Not a word. And instead, we get this.
Freedom of the press was established in the U.S. so that an aggressive press could be employed to thwart the overreach of power and act in an adversarial “watch-dog” manner in relation to government. This power of the press has been ignored far too long in the U.S., especially by near monopoly media concerns like the Cowles Clan.
DHF on December 26 at 10:55 a.m.
Thanks for the article and picture. Does it bring back memories of what I remember late 40 s and 50s as we lived in Pasadena Park about a block from the bridge. Didn’t have all the houses in Northwood then. Spent a lot of time riding my bike over to Little’s 5 and dime store and swimming under the bridge. Nice Article.
westerly on December 26 at 11:41 a.m.
One of Spokane’s affluent suburbs..
zelda on December 26 at 1:00 p.m.
I once asked an executive who had moved decades later back to Spokane from a large metro area in another state, “Were you surprised by how much Spokane has changed?” He answered, “No. I was surprised by how much it hasn’t changed.”
Millwood looks like it’s been preserved in amber. The only thing that’s substantially different is the model year of the cars. It’s a semi-picturesque little place — a museum diorama of what a company town looks like. There aren’t many left in the U.S., but this one is still chugging along.
I’m holding out a tiny bit of hope that Patch.com might get some traction in Spokane. That way we can information that’s not a commercial advertisement disguised as news.
zelda on December 26 at 1:13 p.m.
And then there’s this, which comes from Forbes.com via MSNBC today. Caveat: Forbes has always seemed to have a case of the a** for Spokane, but maybe deservedly so —
Cities Where Jobs Will (And Won’t) Be in 2012
http://www.msnbc.msn.com/id/45758413/ns/business-forbes_com/
Des Moines, Iowa comes in third on the list of metro areas with the best hiring outlook, with a net increase of 14 percent. Houston, Texas and Phoenix, Az. also have a net hiring outlook of 14 percent.
At the other end of the spectrum, Spokane, Wash., Fresno, Calif. and Dayton, Ohio, all have negative hiring outlooks of -4 percent. In Spokane, for instance, 12 percent of employers say they plan to increase hiring, but 16 percent project they will be cutting staff early next year.

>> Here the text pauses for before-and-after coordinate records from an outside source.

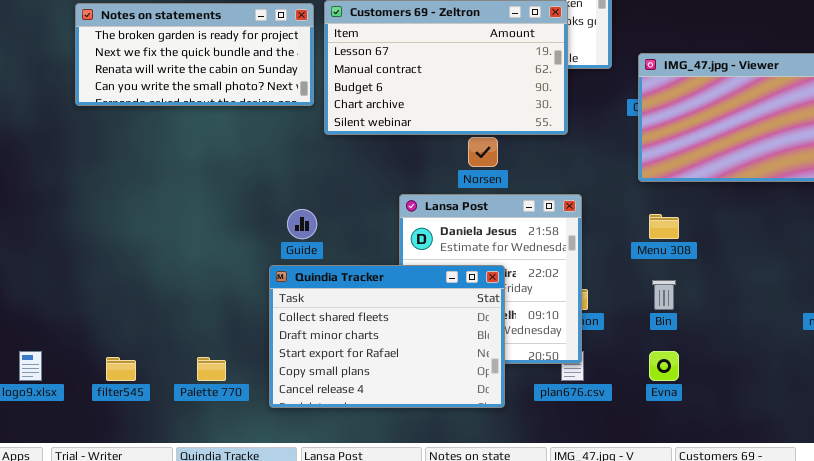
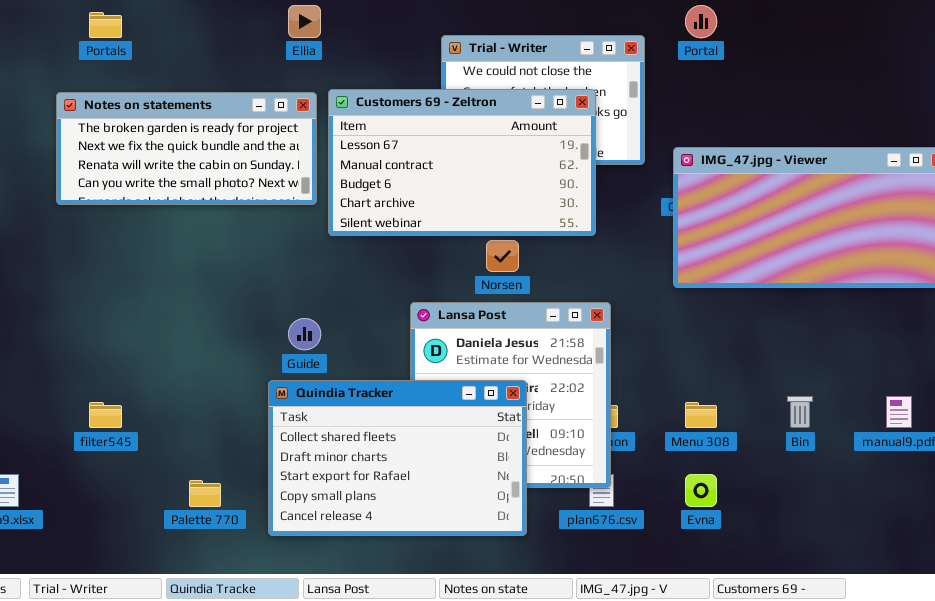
Menu 308: [649,214,679,239] -> [685,402,717,428], moved
Bin: [652,280,676,310] -> [787,396,813,428], moved
filter545: [106,357,136,381] -> [89,402,122,428], moved

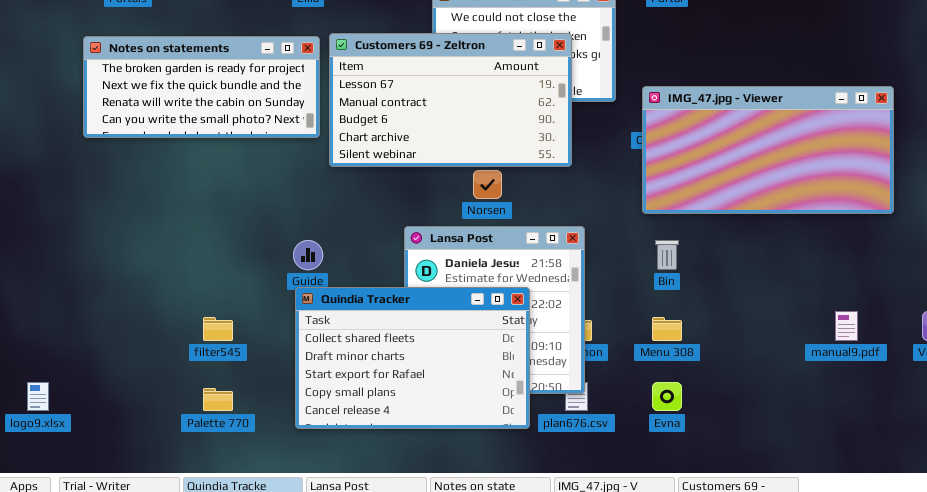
Quindia Tracker: [268,380,527,536] -> [295,287,530,429], moved
Bin: [787,396,813,428] -> [655,240,679,270], moved
filter545: [89,402,122,428] -> [203,317,233,341], moved

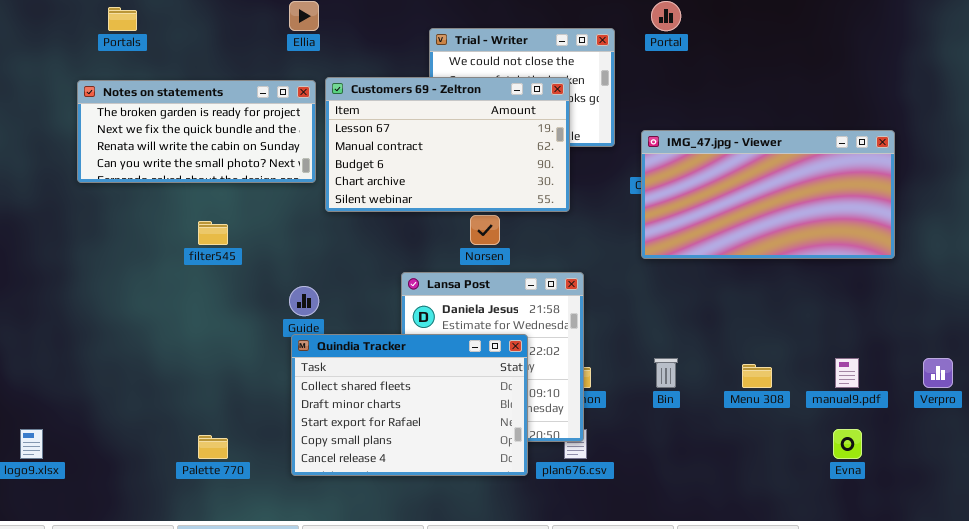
Bin: [655,240,679,270] -> [654,358,678,388], moved
filter545: [203,317,233,341] -> [198,221,228,245], moved
Menu 308: [652,317,682,341] -> [742,364,772,388], moved
Evna: [652,382,682,411] -> [833,429,862,459], moved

D Statler on December 26 at 7:46 p.m.
@ seer, I am not a big Cowles fan either. I can say that Inland Paper is a good family wage providing employer in Spokane. It would be nice if they could keep the doors shut at the mill. Some say it smells like money. I say it just plain smells sometimes :^( I don’t know how the Woodards acquired all the property in the Valley. It was that type of forward thinking to donate land to the railroad that made Spokane the hub to the Silver Valley.
I did enjoy the before and after pictures. Who says you can’t put a new dress on the old girl?